History is an exciting story about the real adventures of heroes, villains and people who are a little bit of both. But most children never find that out.
Children often complain that history is nothing but a bunch of boring facts, which they learn, write down on a test and then forget as soon as the test is over. "What's the point?" they ask.
Now, I can't see anything wrong with learning that Vasco Nunez de Balboa crossed the Isthmus of Panama and "discovered" the Pacific Ocean. But it's true that these facts are not especially interesting, or memorable, unless you know some of the story behind them - for instance, that Balboa and his men slogged through the steamy jungles of Panama and found another ocean where Europeans had no idea there was one. (They thought they'd already crossed the ocean separating Europe and China.)
History is an exciting story -- and often not a pleasant one -- about the real-life adventures of heroes, villains and people who are a little bit of both. Unfortunately, most children would never know that because the history textbooks they read are not written by story tellers, and the texts are so crammed with details that it's hard to follow what's going on -- or to care about it in the least.

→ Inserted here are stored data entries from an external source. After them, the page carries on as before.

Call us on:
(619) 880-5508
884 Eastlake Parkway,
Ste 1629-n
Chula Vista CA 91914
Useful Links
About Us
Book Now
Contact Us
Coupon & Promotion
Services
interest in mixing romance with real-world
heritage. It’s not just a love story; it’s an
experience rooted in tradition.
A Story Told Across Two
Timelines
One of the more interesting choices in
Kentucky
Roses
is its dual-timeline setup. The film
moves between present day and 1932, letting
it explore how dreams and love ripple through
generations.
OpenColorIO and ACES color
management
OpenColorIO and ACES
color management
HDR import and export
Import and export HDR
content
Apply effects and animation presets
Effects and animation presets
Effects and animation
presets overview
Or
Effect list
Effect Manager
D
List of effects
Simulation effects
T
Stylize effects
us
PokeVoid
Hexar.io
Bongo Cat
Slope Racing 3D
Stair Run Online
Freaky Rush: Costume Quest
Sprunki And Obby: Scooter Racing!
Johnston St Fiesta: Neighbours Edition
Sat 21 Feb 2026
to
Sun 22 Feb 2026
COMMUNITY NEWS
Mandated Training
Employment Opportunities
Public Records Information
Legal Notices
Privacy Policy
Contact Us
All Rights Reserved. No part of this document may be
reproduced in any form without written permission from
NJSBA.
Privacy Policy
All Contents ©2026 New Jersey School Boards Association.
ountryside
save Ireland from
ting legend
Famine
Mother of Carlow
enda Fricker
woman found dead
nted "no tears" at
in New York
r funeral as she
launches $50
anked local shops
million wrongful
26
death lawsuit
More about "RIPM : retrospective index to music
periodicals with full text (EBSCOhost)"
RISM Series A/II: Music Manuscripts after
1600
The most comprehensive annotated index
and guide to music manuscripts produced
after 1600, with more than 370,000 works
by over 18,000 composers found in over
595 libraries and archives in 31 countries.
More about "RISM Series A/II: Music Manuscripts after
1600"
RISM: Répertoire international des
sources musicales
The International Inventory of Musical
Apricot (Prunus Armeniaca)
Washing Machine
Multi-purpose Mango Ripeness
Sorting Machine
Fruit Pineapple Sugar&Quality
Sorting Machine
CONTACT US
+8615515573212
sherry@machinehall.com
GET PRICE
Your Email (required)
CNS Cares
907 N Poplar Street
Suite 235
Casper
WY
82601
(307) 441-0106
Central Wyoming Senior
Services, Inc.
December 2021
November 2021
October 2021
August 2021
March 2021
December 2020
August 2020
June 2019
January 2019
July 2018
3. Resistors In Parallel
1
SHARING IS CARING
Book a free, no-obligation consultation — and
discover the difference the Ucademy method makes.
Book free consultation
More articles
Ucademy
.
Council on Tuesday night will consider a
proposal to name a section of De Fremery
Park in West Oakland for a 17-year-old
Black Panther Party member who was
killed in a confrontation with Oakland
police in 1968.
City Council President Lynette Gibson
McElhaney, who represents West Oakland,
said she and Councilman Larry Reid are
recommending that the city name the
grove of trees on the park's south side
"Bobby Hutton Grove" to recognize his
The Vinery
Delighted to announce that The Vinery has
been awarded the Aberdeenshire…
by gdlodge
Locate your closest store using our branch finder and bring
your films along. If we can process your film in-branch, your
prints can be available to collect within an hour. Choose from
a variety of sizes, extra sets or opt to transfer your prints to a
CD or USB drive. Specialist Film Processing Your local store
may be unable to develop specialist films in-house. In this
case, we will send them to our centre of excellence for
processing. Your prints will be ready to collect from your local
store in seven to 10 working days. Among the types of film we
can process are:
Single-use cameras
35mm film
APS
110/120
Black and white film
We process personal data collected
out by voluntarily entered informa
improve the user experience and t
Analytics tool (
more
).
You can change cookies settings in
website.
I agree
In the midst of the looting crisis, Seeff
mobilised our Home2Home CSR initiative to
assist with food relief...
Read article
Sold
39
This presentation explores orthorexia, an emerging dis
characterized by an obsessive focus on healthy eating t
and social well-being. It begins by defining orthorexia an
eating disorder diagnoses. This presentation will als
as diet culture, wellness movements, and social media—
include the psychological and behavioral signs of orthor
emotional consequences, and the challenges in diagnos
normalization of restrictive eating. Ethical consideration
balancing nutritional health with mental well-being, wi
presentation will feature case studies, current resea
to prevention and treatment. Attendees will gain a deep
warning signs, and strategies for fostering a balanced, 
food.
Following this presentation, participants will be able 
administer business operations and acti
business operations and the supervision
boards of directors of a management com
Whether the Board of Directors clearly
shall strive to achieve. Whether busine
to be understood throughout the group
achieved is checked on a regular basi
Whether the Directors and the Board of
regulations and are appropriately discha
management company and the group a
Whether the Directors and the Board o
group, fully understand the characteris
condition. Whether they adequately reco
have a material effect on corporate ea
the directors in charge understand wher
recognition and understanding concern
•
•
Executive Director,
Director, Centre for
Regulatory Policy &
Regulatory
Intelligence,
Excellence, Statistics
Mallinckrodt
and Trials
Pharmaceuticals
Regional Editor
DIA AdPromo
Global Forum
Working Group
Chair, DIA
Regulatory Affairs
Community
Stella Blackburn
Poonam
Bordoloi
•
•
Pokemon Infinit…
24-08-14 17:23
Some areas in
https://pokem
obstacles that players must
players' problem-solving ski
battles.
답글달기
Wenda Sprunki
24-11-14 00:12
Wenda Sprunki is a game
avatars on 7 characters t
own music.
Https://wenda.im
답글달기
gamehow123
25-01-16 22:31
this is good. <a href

Joy Hakim, a former teacher and journalist, understands these problems, and she's written a new ten-volume history of the U.S. called The History of Us, for children ages 8 to 13. Hakim's history is wonderfully vivid and engaging, but it is more. Kids who read these books will get a grounding in U.S. history and the often difficult process by which we became a nation. They will also find out a lot about how to think about and understand the past.
Hakim's first volume, The First Americans, which is the only one published thus far, begins with the appearance of the original settlers -- the ones who crossed the Bering Straits while woolly mammoths still roamed what would become the U.S. (We were all, Hakim remarks, once immigrants.) After talking about the peoples who inhabited this country before the Europeans appeared, she goes on to tell the grim but fascinating story of how the Europeans conquered the Americans.
Hakim is terrific at making a historical situation present to the imagination. Here's how she describes Cortez's wonder and admiration for the Aztec capital -- which he was soon to destroy:
As he nears the city he rubs his eyes. He can hardly believe what he sees. Tenochtitlan is more beautiful than any city on earth, he says. It is an island, five miles square, surrounded by a glistening lake [that] .... shines turquoise in the morning sun. Houses and public buildings are chalk-white or earth-red. Some are gilded, as if made of the gold the Spaniards covet.
Hakim does not flinch from presenting some of the most troubling things about our early history -- like the brutal fact that the conquerors of the Americans enslaved the people they found living here, and , when these people died off or wouldn't work, imported African slaves to take their place. In the past, historians --especially those writing for children -- would have glossed over all this. These days, some people say that this troubling record shows the rottenness of our whole civilization -- from the beginning. Hakim is neither squeamish nor politically correct. She presents historical facts as something for readers to think and talk about -- and learn from:
Slavery was common everywhere then, and it didn't seem wrong to many people: not to the Portuguese or the Arabs or the Dutch or the Spaniards or the Africans -- who were all involved in selling human beings as slaves
....In America the Aztec Indians practiced blood sacrifices; the Iroquois tortured their captives; the Mound Builders kept slaves. They didn't think that was wrong either.
How could people behave that way? Were they different from us? Not really. Slavery, torture, and religious intolerance have been around for a long time. It is always easy to do and think as everybody else does.
Many good or partly good people, as Hakim points out, have done terrible things to others -- usually in the belief that they were doing good. Does this absolve them from the results of their acts? Hakim does not say it does, but she does tell her readers that one of the uses of history is to enable the present to learn from the mistakes of the past.